**TASKS TO PERFORM:**
1. Return everything in the SQL forum thread from "January 9, 2015 at 9:07" down to "trying to do.", word for word.
2. Render this sentence from the SQL forum thread in Spanish: "Can you post a simple DDL of the table, some sample data and expected results so people can see what you are trying to do."
3. Write what comes next in the SQL forum thread, picking up after its last line.

**GIVEN TEXT:**

[Start of section]

January 9, 2015 at 8:58 am
Let's say I have a table with the following columns, ID, c1 and c2. I select all rows with ID= something (or c1=something), but I also need all rows added where c1=c2. How do you do that? I tried a self join, but what I did isn't working... Thanks!
January 9, 2015 at 9:07 am
Unless I've misunderstood...
WHERE ID = something
AND c1 = c2
Edit:
Hold on - I think I know what you're asking. If you want everything where ID = something as well as everything where c1 = c2, just change the AND to an OR.
John
January 9, 2015 at 9:11 am
That does not work, I've tried it.
January 9, 2015 at 9:12 am
I've tried that, too - only 'where c1=c2' doesn't work, either.
January 9, 2015 at 9:23 am
Can you post a simple DDL of the table, some sample data and expected results so people can see what you are trying to do.
_________________________________________________________________________
SSC Guide to Posting and Best Practices
January 9, 2015 at 9:44 am
As an example:
CREATE TABLE [dbo].[Test](
[id] [int] NULL,
[c1] [varchar](50) NULL,
[c2] [varchar](50) NULL
) ON [PRIMARY]
INSERT INTO Test
([id]
,[c1]
,[c2])
VALUES
(1,'Nick','Mark'),
(2,'Mark','Nick'),
(3,'Chris','Mark'),
(4,'Nick','Chris'),
(5,'Mark','Jim'),
(6,'dude','Nick')

[End of section]

**DATASET:**
[Start of section]

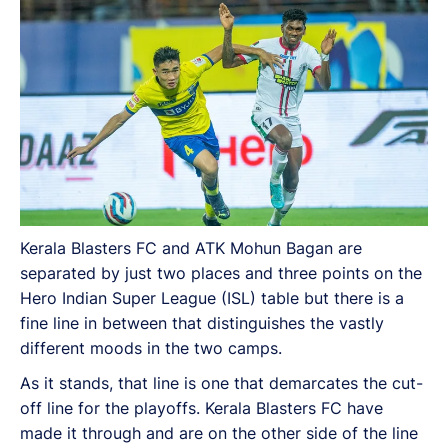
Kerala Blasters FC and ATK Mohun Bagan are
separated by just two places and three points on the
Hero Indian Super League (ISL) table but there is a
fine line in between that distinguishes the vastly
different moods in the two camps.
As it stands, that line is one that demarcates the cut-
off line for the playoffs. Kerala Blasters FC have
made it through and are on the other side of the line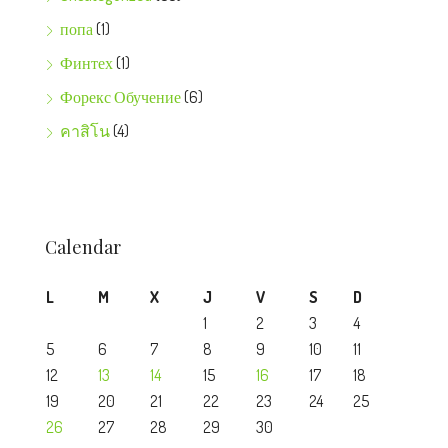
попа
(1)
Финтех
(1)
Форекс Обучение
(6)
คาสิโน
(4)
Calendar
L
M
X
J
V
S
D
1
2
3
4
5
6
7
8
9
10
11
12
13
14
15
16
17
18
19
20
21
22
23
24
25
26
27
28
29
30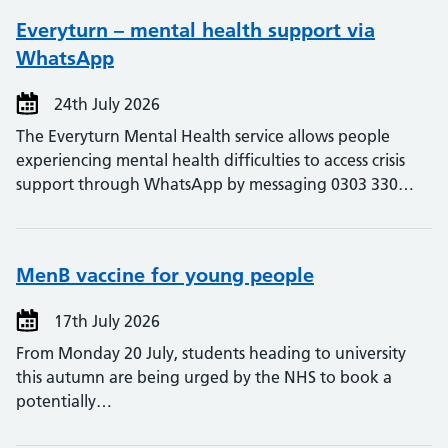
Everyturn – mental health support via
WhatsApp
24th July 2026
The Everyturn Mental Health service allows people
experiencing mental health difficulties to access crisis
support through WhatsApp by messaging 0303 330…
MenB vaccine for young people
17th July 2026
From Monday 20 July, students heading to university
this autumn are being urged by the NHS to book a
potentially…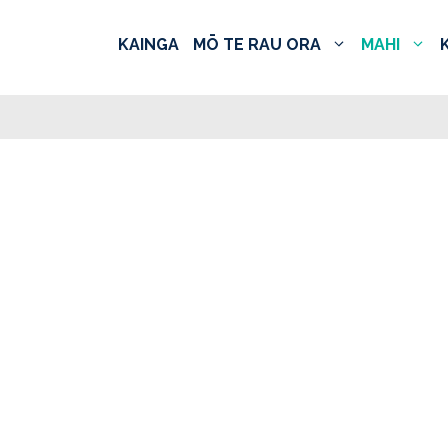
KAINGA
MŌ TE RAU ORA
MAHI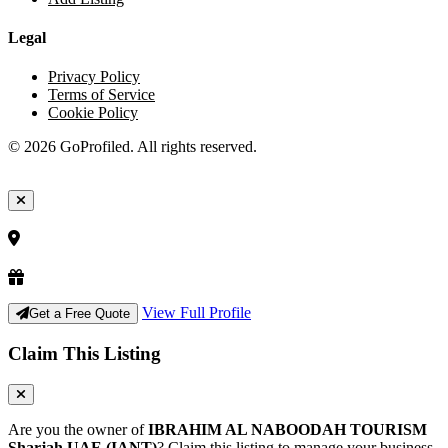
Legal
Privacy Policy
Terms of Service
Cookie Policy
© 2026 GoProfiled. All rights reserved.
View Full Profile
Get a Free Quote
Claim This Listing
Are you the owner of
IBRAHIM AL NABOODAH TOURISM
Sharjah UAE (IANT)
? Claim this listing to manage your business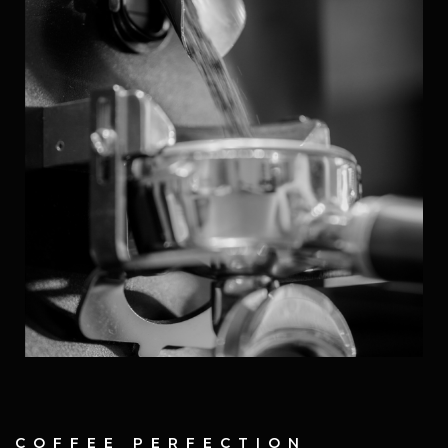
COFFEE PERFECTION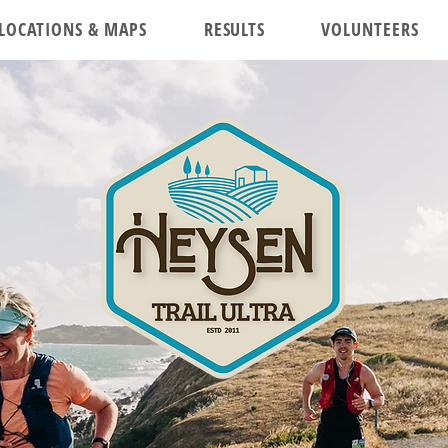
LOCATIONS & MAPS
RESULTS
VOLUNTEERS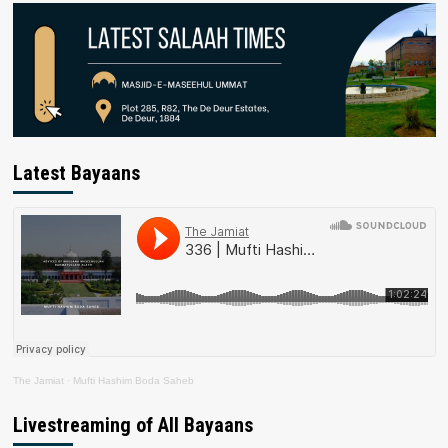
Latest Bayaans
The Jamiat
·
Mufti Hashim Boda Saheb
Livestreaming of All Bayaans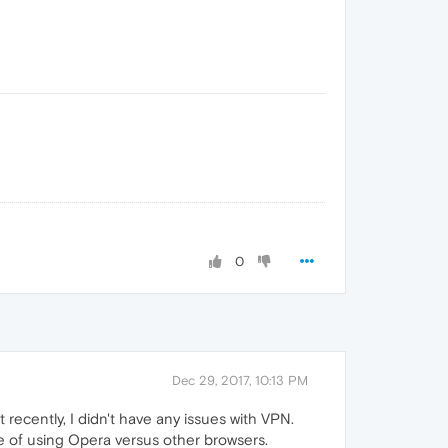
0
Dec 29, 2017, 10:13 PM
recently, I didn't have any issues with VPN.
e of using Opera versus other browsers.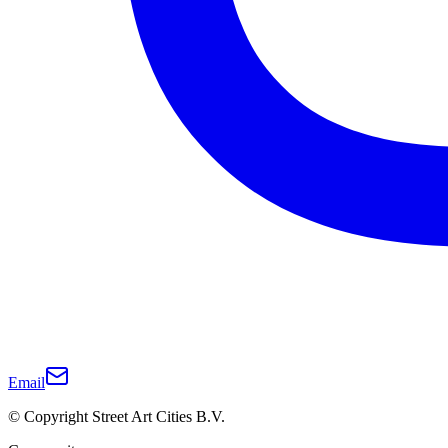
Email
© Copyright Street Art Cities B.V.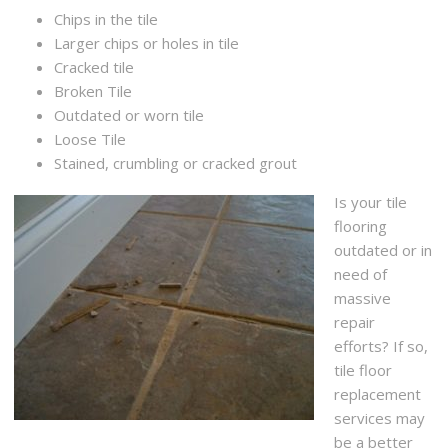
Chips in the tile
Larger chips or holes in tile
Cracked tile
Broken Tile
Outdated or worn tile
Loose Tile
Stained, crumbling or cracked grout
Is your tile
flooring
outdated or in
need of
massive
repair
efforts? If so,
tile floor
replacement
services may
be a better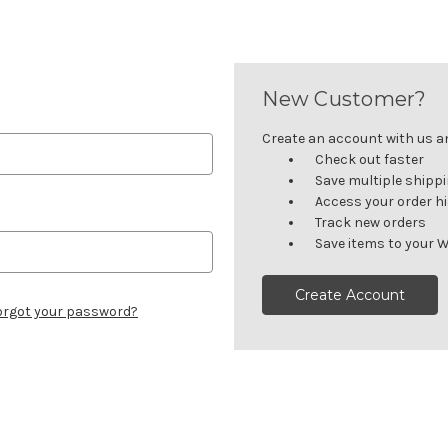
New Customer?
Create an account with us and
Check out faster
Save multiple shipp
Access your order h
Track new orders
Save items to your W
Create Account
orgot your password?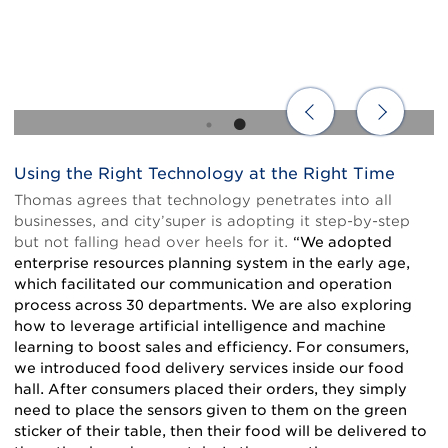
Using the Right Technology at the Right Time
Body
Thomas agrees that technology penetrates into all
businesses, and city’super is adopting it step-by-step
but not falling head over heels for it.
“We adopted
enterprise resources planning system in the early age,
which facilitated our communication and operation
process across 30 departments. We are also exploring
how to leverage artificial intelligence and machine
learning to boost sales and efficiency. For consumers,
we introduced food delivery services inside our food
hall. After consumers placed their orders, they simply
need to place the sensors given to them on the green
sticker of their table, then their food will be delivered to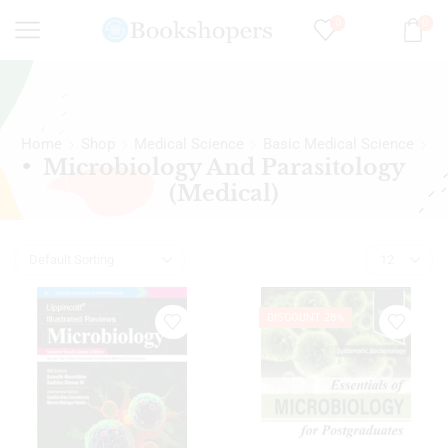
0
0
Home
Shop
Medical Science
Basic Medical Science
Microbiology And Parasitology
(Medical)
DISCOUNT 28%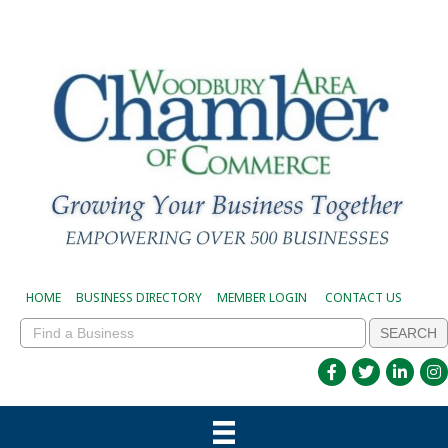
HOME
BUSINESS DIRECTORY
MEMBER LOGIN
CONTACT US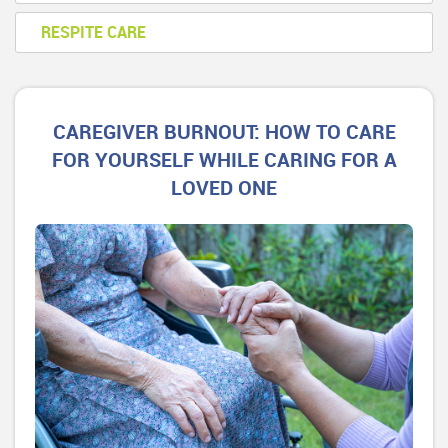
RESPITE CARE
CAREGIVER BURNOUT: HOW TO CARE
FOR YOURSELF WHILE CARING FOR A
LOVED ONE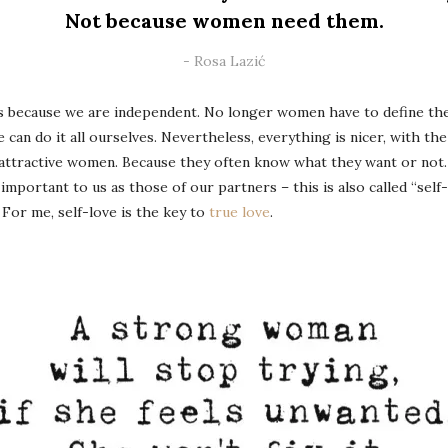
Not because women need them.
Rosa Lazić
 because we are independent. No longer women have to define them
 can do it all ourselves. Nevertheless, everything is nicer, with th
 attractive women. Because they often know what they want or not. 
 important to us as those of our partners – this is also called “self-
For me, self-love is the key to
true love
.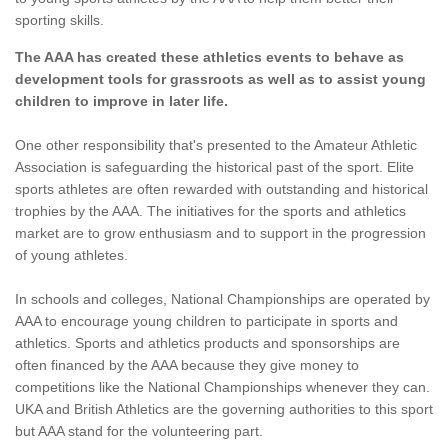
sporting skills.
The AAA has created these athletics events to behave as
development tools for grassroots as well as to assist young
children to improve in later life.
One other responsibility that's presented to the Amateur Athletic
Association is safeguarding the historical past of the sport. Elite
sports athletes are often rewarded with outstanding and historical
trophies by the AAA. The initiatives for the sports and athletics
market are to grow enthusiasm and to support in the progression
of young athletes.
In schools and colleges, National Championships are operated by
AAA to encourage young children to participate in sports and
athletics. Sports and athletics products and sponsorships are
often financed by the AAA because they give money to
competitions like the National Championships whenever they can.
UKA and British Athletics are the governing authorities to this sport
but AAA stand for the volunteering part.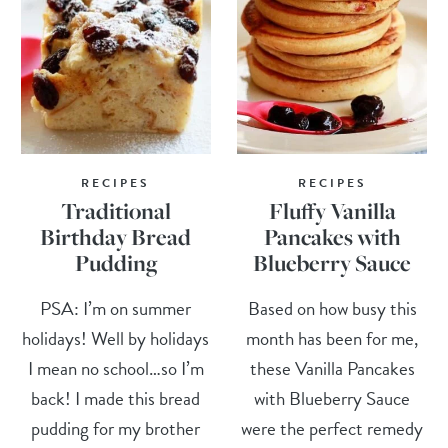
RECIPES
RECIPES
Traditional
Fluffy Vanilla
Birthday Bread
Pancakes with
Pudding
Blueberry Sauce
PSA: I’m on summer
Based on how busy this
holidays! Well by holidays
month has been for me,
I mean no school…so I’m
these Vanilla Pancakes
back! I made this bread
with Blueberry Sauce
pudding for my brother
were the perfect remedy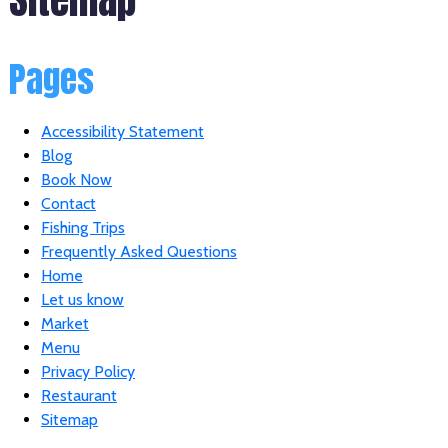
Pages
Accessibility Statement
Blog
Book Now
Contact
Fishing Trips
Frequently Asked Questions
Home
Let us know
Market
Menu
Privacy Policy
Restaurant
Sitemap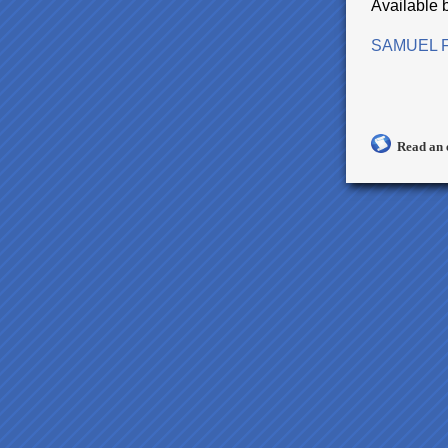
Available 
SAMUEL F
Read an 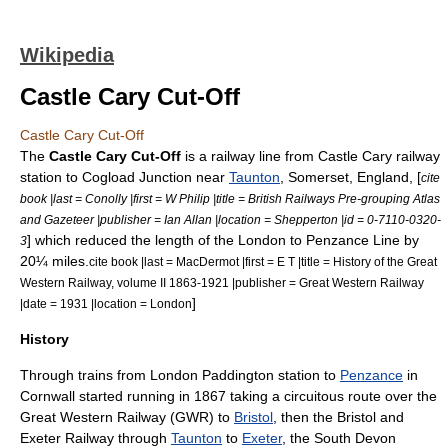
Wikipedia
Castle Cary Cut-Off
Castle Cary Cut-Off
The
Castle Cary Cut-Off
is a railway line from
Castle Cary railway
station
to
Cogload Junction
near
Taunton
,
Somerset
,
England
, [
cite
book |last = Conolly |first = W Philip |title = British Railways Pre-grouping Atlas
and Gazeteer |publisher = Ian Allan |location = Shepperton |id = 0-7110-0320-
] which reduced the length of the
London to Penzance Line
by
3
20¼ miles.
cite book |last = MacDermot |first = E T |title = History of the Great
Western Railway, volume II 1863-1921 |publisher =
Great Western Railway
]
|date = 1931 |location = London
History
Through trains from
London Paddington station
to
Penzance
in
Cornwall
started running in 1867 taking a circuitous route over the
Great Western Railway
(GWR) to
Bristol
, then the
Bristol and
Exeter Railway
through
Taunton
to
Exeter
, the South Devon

[End of section]

**ANSWERS TO THIS EXERCISE:**
1.
January 9, 2015 at 9:07 am
Unless I've misunderstood...
WHERE ID = something
AND c1 = c2
Edit:
Hold on - I think I know what you're asking. If you want everything where ID = something as well as everything where c1 = c2, just change the AND to an OR.
John
January 9, 2015 at 9:11 am
That does not work, I've tried it.
January 9, 2015 at 9:12 am
I've tried that, too - only 'where c1=c2' doesn't work, either.
January 9, 2015 at 9:23 am
Can you post a simple DDL of the table, some sample data and expected results so people can see what you are trying to do.

2. ¿Puedes publicar un DDL sencillo de la tabla, algunos datos de ejemplo y los resultados esperados para que la gente pueda ver lo que intentas hacer?

3.
Logically, this is what I want:
rows where id=3 but also all other rows where c1 = c2
for exampla, id = 3 returns row (3,Chris, Mark), but I also need row (4,Nick,Chris) because row 3 C1 (chris) = row 4 C2(chris again)
I hope I explained this right... Thanks!
January 9, 2015 at 9:52 am
a friend figured it out.. here is is:
select * from test
where id = 3
union all
select * from test
where c2 =
(select c1 from test where id = 3)
January 9, 2015 at 9:53 am
Yes, or you could use an OR. Try them both, and see which performs better.
John
January 9, 2015 at 9:53 am
;WITH Primaries AS (
SELECT *
FROM #Test
WHERE id = 3
)
SELECT *
FROM Primaries
UNION ALL
SELECT t.*
FROM #Test t INNER JOIN Primaries p ON p.c1 = t.c2
For fast, accurate and documented assistance in answering your questions, please read this article.
Understanding and using APPLY, (I) and (II) Paul White
Hidden RBAR: Triangular Joins / The "Numbers" or "Tally" Table: What it is and how it replaces a loop Jeff Moden
January 9, 2015 at 9:57 am
thank you, that works, too!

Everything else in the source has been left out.